这是一个“多声部”的作品,作品中的角色会不时跳出文本,不断地“自我解构”,如同布莱希特实验戏剧,打破演员、角色、观众之间的分界,衍生出主体故事之外的“次生文本”。

这是西汉解忧公主的故事,也是一个现代故事。解忧公主既是一个历史人物,也是一个现代儿童形象。她和精怪们打败太匈王的故事不是在单一的历史空间展开,而是融入了很多现代生活元素;并不追求与古人的“相像”,而意在表达现代孩子的兴趣、心理、情感。这种时空的突破不是靠玄幻小说的“穿越”“架空”来实现,而是一种既在其中又出乎其外的语言和情节,是一种斜逸旁出,因而显得灵活、自由、有趣,有时可以理解为一种插科打诨。

这是一本好玩的书,一本富有游戏精神和童趣的书。从根本上,萧袤就不想创作一部“端着”的历史故事。虽然他本人对传统文化非常热爱、颇有修养,但我体会他并不想把一种沉甸甸的“敬畏”传递给孩子,使人“敬而远之”,反而希望孩子能热爱、融入,在解忧公主和精怪身上感受童年的相通,体会当下与历史、我们与古人的相通。

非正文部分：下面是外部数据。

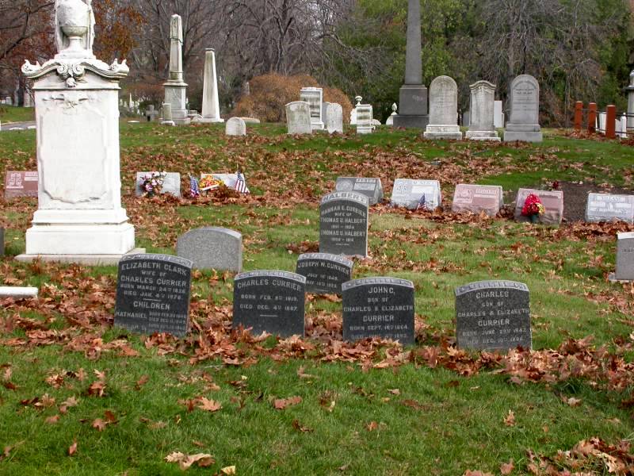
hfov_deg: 31.2
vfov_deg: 23.7
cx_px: 317
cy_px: 238
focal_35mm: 62
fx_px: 1136
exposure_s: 1/202
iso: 100
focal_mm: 12.9
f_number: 5
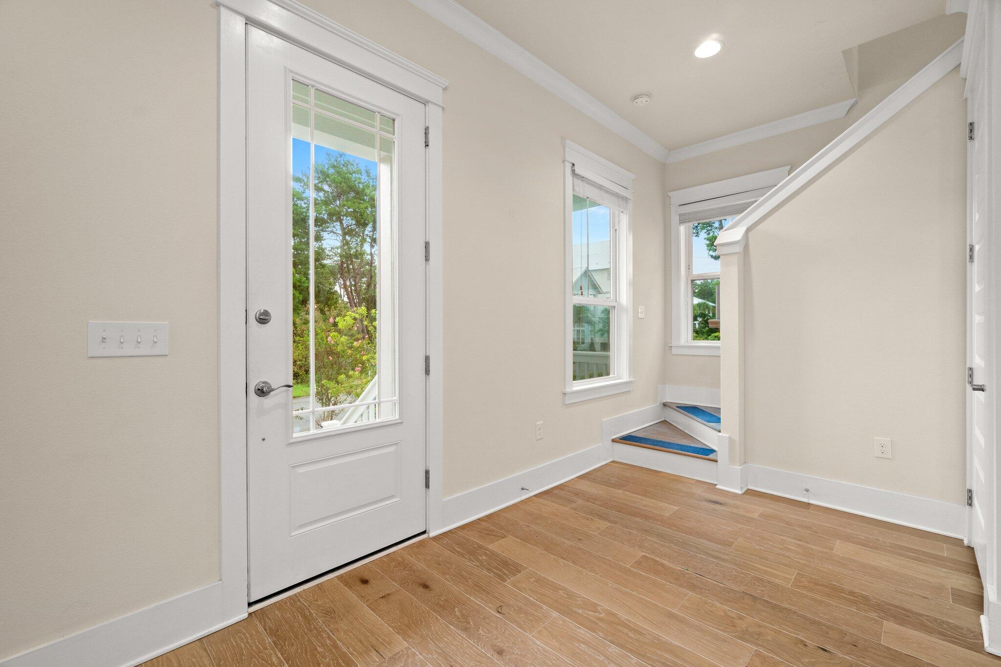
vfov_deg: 77.3
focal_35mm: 15
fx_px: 417
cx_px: 500
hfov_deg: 100.4
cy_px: 334
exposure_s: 1.6
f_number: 8
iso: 400
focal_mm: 10
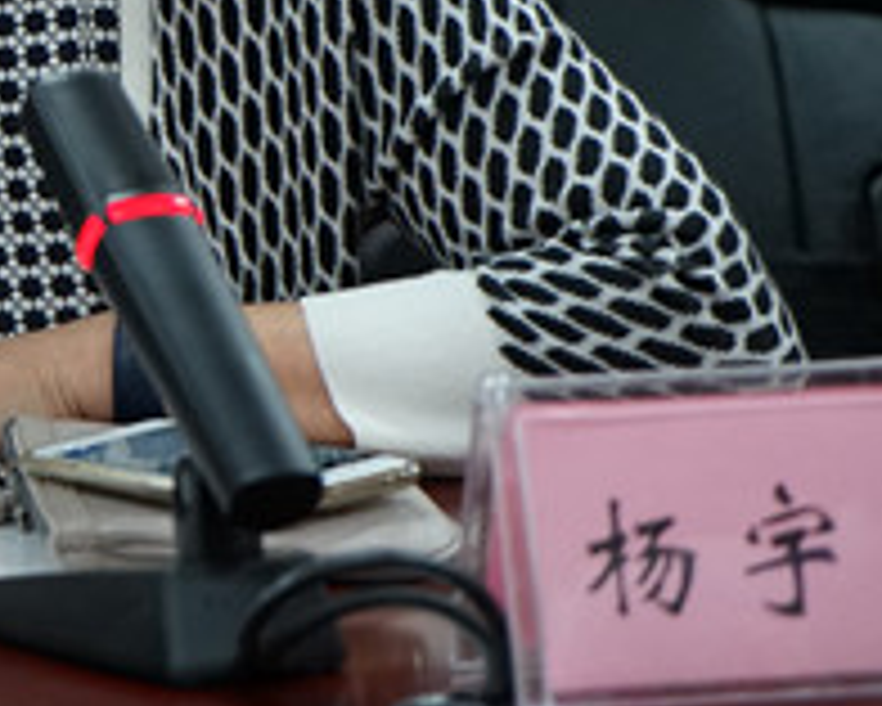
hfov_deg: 9.4
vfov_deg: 7.6
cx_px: -324
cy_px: -99
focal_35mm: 201
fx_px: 5249
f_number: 4
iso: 2000
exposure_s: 1/160
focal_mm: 70
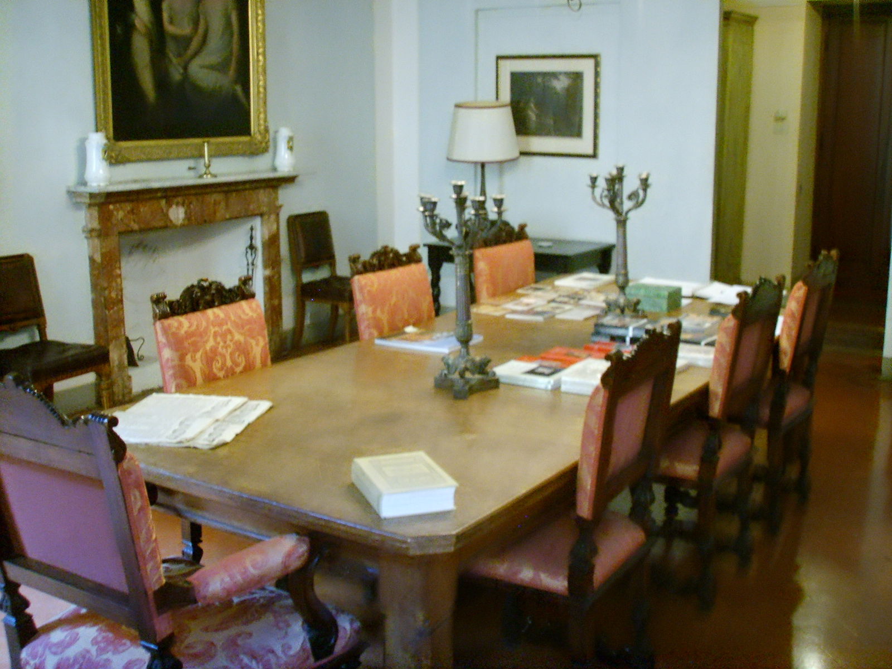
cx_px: 446
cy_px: 334
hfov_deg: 47.9
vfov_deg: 36.8
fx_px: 1005
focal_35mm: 39
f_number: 3.5
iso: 150
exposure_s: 1/3
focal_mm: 6.6
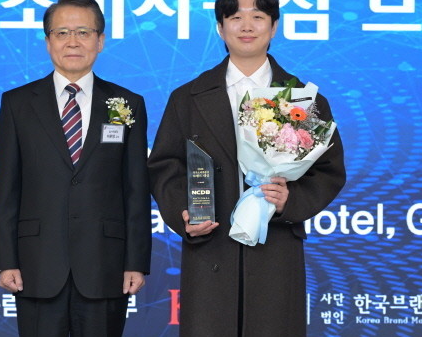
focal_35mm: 151
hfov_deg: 12.8
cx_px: 165
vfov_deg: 10.2
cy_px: 143
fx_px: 1885
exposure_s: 1/100
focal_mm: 97
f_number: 5.6
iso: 1600
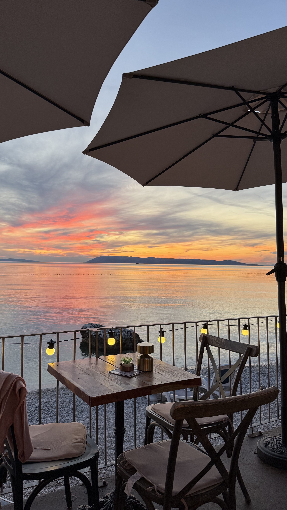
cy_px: 254
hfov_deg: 42.8
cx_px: 122
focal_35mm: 27
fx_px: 365
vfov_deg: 69.9
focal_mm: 6.76
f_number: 1.78
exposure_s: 1/121
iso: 160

布鲁诺·贝特尔海姆在《童话的心理意义与价值》中提出:“童话故事可以激发和培育儿童最需要的情感资源,使他有能力去应对那些他们难以言状的棘手的内心困扰。”因此,我非常看重《解忧公主和翼马》在“战斗”或者说“游戏”当中所倡扬的价值。一是重视儿童与伙伴的关系,或许可以帮助读者一定程度上克服社恐流行带来的困扰。二是倡导从容淡定的生活态度,永不匆忙、永不忧愁,或许可以帮助读者缓解普遍性焦虑、内卷、恐慌。三是鼓励乐观、开朗、幽默的人生态度,能让孩子哈哈大笑是很高明的艺术。我们反对儿童文学的“娱乐化”,是反对那种空洞、浮华、拿腔作调的搞笑,而不能否定快乐的人生态度。